# Gram Scale



## robie (Feb 25, 2010)

I have some additives, which I need to weigh before adding to must/wine.
I looked out there for a scale that would weigh in 0.1 grams. Some are very cheap, but they also get mixed reviews from users.

I don't want to spend more than necessary. It doesn't have to be extremely accurate, +- 0.2 grams seems reasonable to me.

Anyone have a scale they like (don't like)?


----------



## wine_wizard (Feb 25, 2010)

I LIKE this one: ( for the money)
http://www.sciplus.com/search.cfm?utm_source=internal&amp;utm_medium=search&amp;utm_content=cf&amp;utm_campaign=celsearchtest&amp;formfield1234567891=438&amp;formfield1234567892=6&amp;formfield1234567894=&amp;term=scale&amp;btnHand.x=0&amp;btnHand.y=0


I also got the brass mass weight set further down ( $19 ) to check calibration from time to time. ( albeit these are NOT "laboratory" reference standards... ) also like it uses plain old AAA batteries
( also checked some LD Carlson chems that I got via George for the fun of it and this scales reading were spot on with the labelled contents...


also found this ref:
http://www.digitalscale.com/TritonT2.htm


----------



## Scott (Feb 26, 2010)

Go to a sale at the police department, they usuallyhave them.
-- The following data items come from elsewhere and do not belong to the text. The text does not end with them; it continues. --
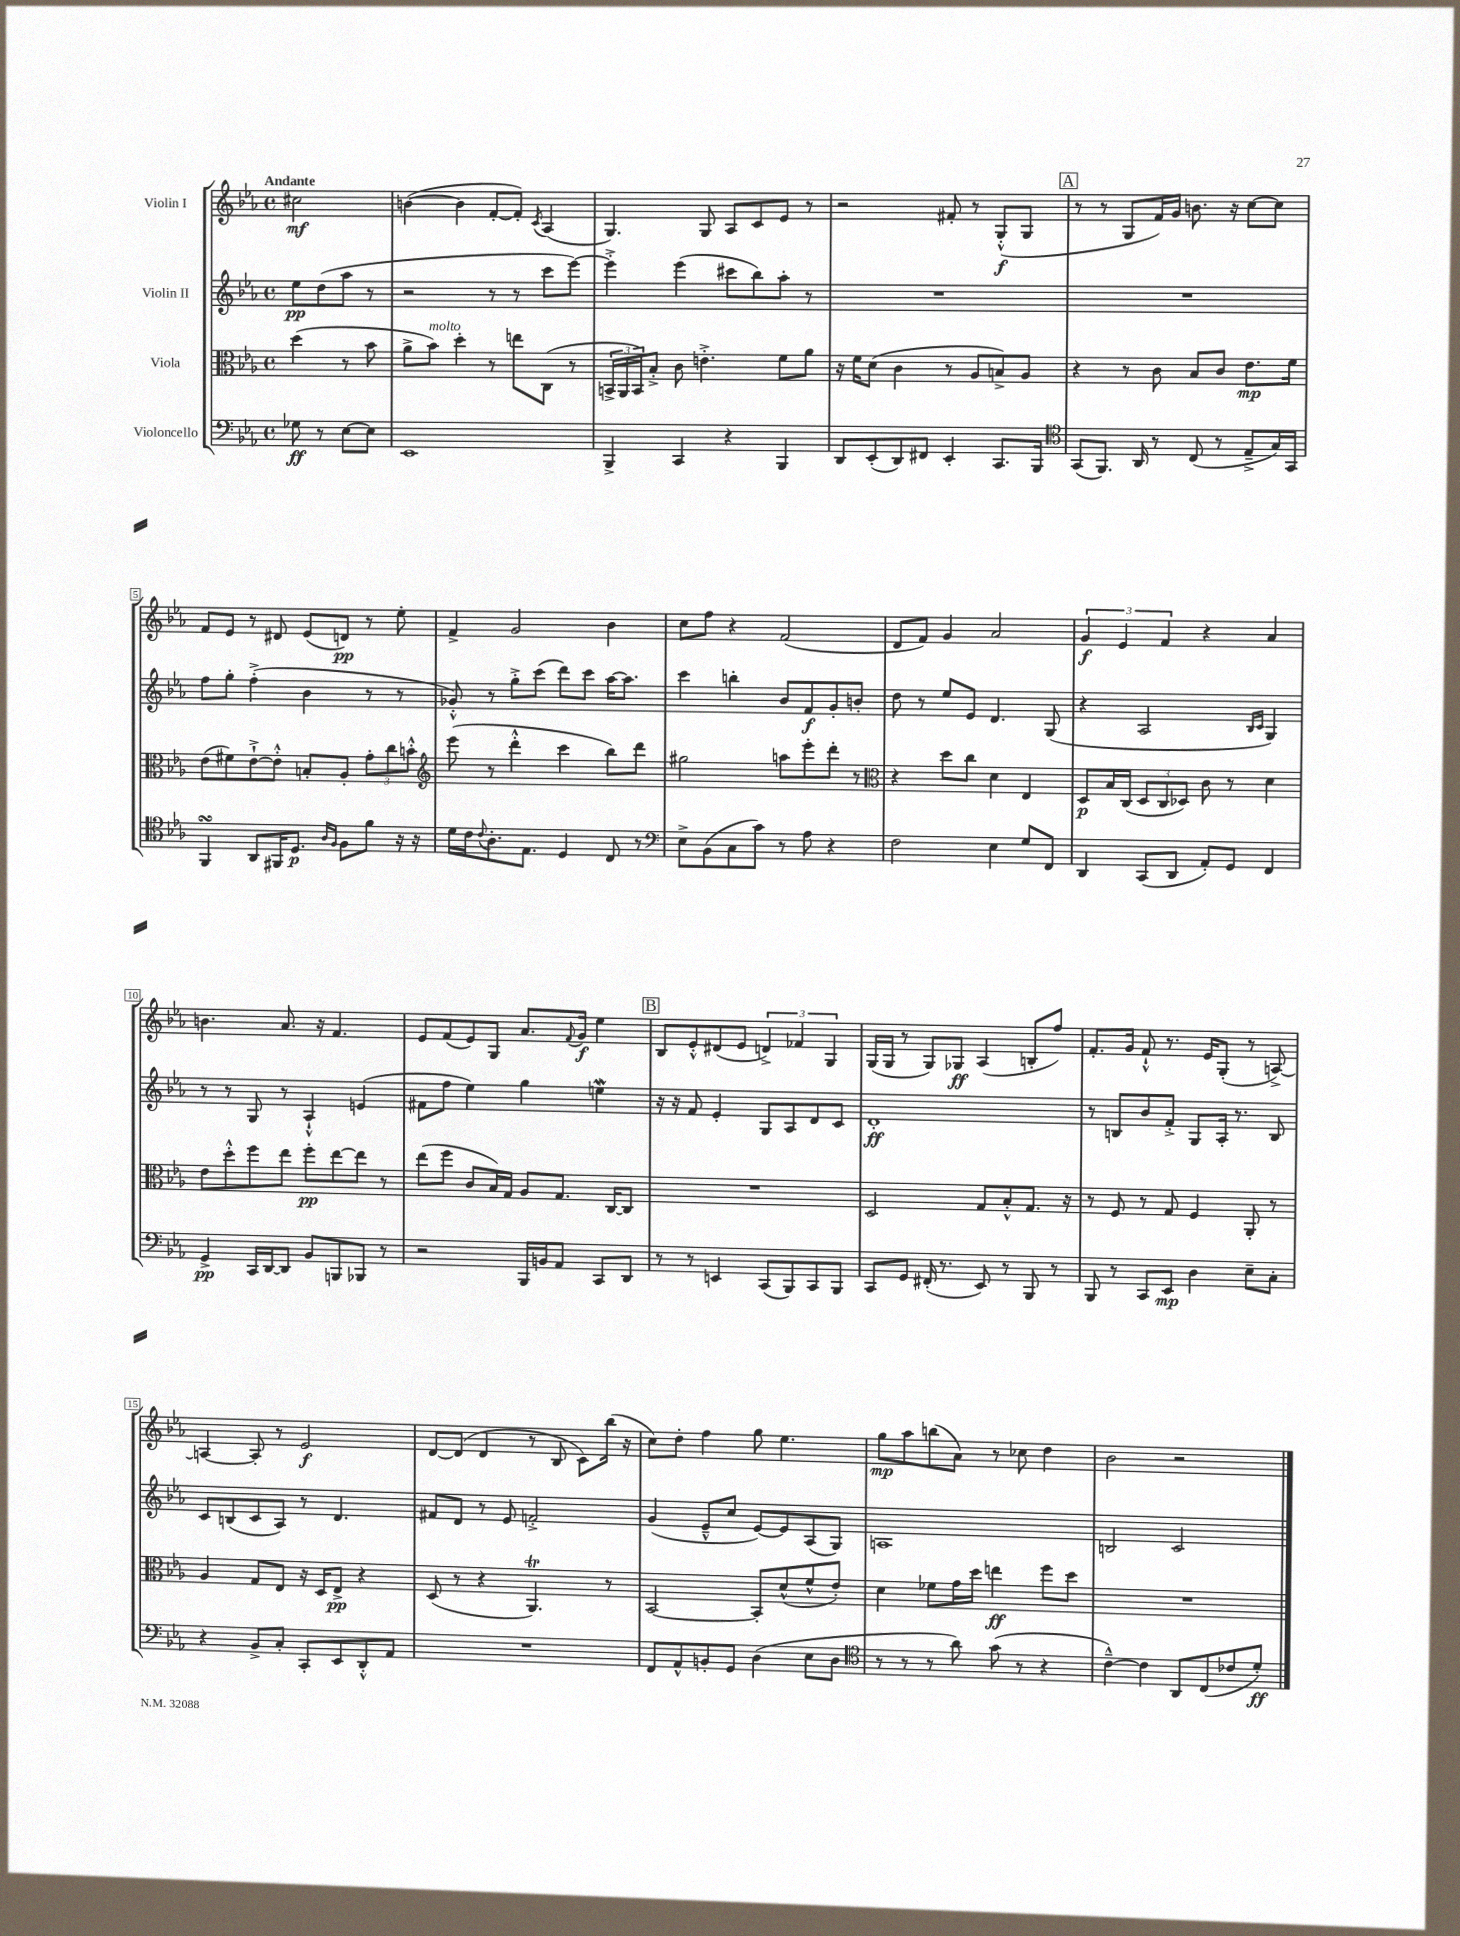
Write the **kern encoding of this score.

**kern	**kern	**kern	**kern
*staff4	*staff3	*staff2	*staff1
*clefF4	*clefC3	*clefG2	*clefG2
*k[b-e-a-]	*k[b-e-a-]	*k[b-e-a-]	*k[b-e-a-]
*M4/4	*M4/4	*M4/4	*M4/4
*met(c)	*met(c)	*met(c)	*met(c)
8G-	(4dd	8ee-	2cc#
8r	.	(8dd	.
[8E-	8r	8aa-	.
8E-]	8b-	8r	.
=	=	=	=
1EE-	8a-^	2r	([4b
.	8b-)	.	.
.	4dd'	.	4b]
.	8r	8r	[8f'
.	8ee	8r	8f'])
.	.	.	8qc
.	(8C	8ccc	(4A-
.	8r	[8eee-)	.
=	=	=	=
4BBB-^	24BB^	4eee-'^]	4.G)
.	24AA-	.	.
.	24BB)	.	.
.	8B-'^	.	.
4CC	8c	(4eee-	.
.	4.e'^	.	8G
4r	.	8ccc#	8A-
.	.	8bb-)	8c
4BBB-	8f	8aa-'	8e-
.	8a-	8r	8r
=	=	=	=
8DD	16r	1r	2r
.	16f	.	.
(8EE-'	(8d	.	.
8DD)	4c	.	.
8FF#	.	.	.
4EE-'	8r	.	8f#'
.	8A-	.	8r
8.CC	8B^)	.	(8G'^^
.	8A-	.	8G
16BBB-	.	.	.
=	=	=	=
*clefC4	*	*	*
(8GG	4r	1r	8r
8.FF)	.	.	8r
.	8r	.	8G
16AA-	.	.	.
8r	8c	.	16f)
.	.	.	16g
(8C	8B-	.	8.b
8r	8c	.	.
.	.	.	16r
8E-~^	8.e-	.	[8cc
16G)	.	.	8cc]
16GG	16f	.	.
=	=	=	=
4FF	(8e-	8ff	8f
.	8f#)	8gg'	8e-
8AA-	[8e-`^	(4ff'^	8r
16FF#	8e-'^^]	.	8d#
8.D	.	.	.
.	8B'	4b-	(8e-
16qqA-	.	.	.
16qqF	.	.	.
8F	8A-'	.	8d)
8f	12g'	8r	8r
.	12cc	.	.
16r	.	8r	8ee-'
.	12b'^^	.	.
16r	.	.	.
=	=	=	=
*	*clefG2	*	*
16d	(8eee-	8g-'^^)	4f^
16c	.	.	.
8qqc	.	.	.
8.A-'	8r	8r	.
.	4ddd'^^	8gg'^	2g
8.E-	.	.	.
.	.	(8ccc	.
4D	4ccc	8ddd)	.
.	.	8ccc	.
8C	8bb-)	[16aa-	4b-
.	.	8.aa-]	.
8r	8ddd	.	.
=	=	=	=
*clefF4	*	*	*
8E-^	2gg#	4ccc	8cc
(8BB-	.	.	8ff
8C	.	4bb'	4r
8c)	.	.	.
8r	8aa	8b-	(2f
8A-	8eee-'	8f	.
4r	8ddd'	8g'	.
.	8r	8b'	.
=	=	=	=
*	*clefC3	*	*
2F	4r	8dd	8d
.	.	8r	8f)
.	8dd	8ee-	4g
.	8cc	8e-	.
4E-	4d	4.d	2a-
8G	4E-	.	.
8FF	.	(8G	.
=	=	=	=
4DD	8D	4r	6g
.	16B-	.	.
.	.	.	6e-
.	(16C	.	.
(8CC	12D	2A-	.
.	12C	.	6f
8DD	.	.	.
.	12D-)	.	.
8AA-')	8c	.	4r
8GG	8r	.	.
.	.	16qqB-	.
.	.	16qqc	.
4FF	4d	4G)	4a-
=	=	=	=
4GG^	8e-	8r	4.b
.	8dd'^^	8r	.
16CC	8ff	8G	.
[16DD	.	.	.
8DD]	8ee-	8r	8.a-
8BB-	8ff'	4A-`^^	.
.	.	.	16r
8BBB	[8ee-	.	4.f
8BBB-	8ee-]	(4e	.
8r	8r	.	.
=	=	=	=
2r	(8ee-	8f#	8e-
.	8ff	8ff	(8f
.	8c	4ee-)	8e-)
.	16B-)	.	8G
.	16G	.	.
16BBB-	8A-	4gg	8.a-
16BB	.	.	.
8AA-	8.G	.	.
.	.	.	8qqf
.	.	.	16g
8CC	.	4ee	4ee-
.	[16C	.	.
8DD	8C]	.	.
=	=	=	=
8r	1r	16r	8B-
.	.	16r	.
8r	.	8f	8e-'^^
4EE	.	4e-'	(8d#
.	.	.	8e-
(8CC	.	8G	6d^)
8BBB-)	.	8A-	.
.	.	.	6f-
8CC	.	8d	.
.	.	.	6G
8BBB-	.	8c	.
=	=	=	=
8CC	2D	1d'	(16G
.	.	.	16G
8GG	.	.	8r
(16FF#'	.	.	8G)
8.r	.	.	.
.	.	.	8G-
8EE-)	8G	.	(4A-
8r	8B-'^^	.	.
8BBB-	8.G	.	8B'
8r	.	.	8ff)
.	16r	.	.
=	=	=	=
8BBB-	8r	8r	8.f'
8r	8F	8B	.
.	.	.	16g
8CC	8r	8b-	8f`^^
8EE-	8G	8f'^	8.r
4D	4F	8G	.
.	.	.	16e-
.	.	16A-'	(8G'
.	.	8.r	.
8E-~	8AA-'	.	8r
8C'	8r	8B	[8A^)
=	=	=	=
4r	4A-	8c	4A_
.	.	(8B	.
8BB-^	8G	8c	8A']
8C'	8E-	8A-)	8r
8CC'	16r	8r	2e-
.	16D	.	.
8EE-	8E-^	4.d	.
8DD'^^	4r	.	.
8AA-	.	.	.
=	=	=	=
1r	(8D	8f#	[8d
.	8r	8d	(8d]
.	4r	8r	4d
.	.	8e-	.
.	4.AA-)	2f'^	8r
.	.	.	8B-
.	.	.	8c)
.	8r	.	(16bb-
.	.	.	16r
=	=	=	=
8FF	[2BB-	(4g	8cc)
8AA-^^	.	.	8dd'
8BB'	.	8e-~^^	4ff
8GG	.	8cc	.
(4D	8BB-']	[8e-)	8gg
.	(8d^^	8e-]	4.ee-
8E-	8f^^	(8A-	.
8D	8e-')	8G)	.
=	=	=	=
*clefC4	*	*	*
8r	4d	1A	8gg
8r	.	.	8aa-
8r	8f-	.	(8bb
8a-)	16g	.	8a-)
.	16dd	.	.
(8g	4ee	.	8r
8r	.	.	8cc-
4r	8ff	.	4dd
.	8dd	.	.
=	=	=	=
[4c~^^)	1r	2B	2b-
4c]	.	.	.
8AA-	.	2c	2r
(8C	.	.	.
8c-	.	.	.
8d')	.	.	.
==	==	==	==
*-	*-	*-	*-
Let them know which chemicals you are weighing


----------



## JimCook (Feb 26, 2010)

Richard,


I purchased an Ohaus pocket scale a two years ago and this little thing rocks. Here are some notes, but I can't confirm where I purchased the scale. The calibration weight was not inexpensive, but I did notice that the scale tends to stay calibrated very well. This little guy handles up to 250g, which works for virtually all of the additives I need to measure for six gallon batches. 


When it comes to fruit wine or mead, I use a Salter kitchen scale, as it can handle up to 11 pounds or so. Both of these scales have performed to a stellar level and I've been very impressed. 


I also remember PeterZ mentioning at Winestock 2009 about using a gunpowder scale that measures in units called grains. He said that there was a very simple calculation to convert from grains to grams and it would give you a very high accuracy for measuring mass.


Depending on your budget, there are a wide variety of good tools available.


- Jim


----------



## robie (Feb 26, 2010)

Thanks for the input.


----------



## bruceberry (May 16, 2017)

JimCook said:


> Richard,
> 
> 
> I purchased an Ohaus pocket scale a two years ago and this little thing rocks. Here are some notes, but I can't confirm where I purchased the scale. The calibration weight was not inexpensive, but I did notice that the scale tends to stay calibrated very well. This little guy handles up to 250g, which works for virtually all of the additives I need to measure for six gallon batches.
> ...


Thanks for your information relating to the kitchen scale.


----------



## Johnd (May 16, 2017)

bruceberry said:


> Thanks for your information relating to the kitchen scale.



The post you responded to is over 7 years old, don't be surprised if you get no reply back. Glad you found what you were looking for!!


----------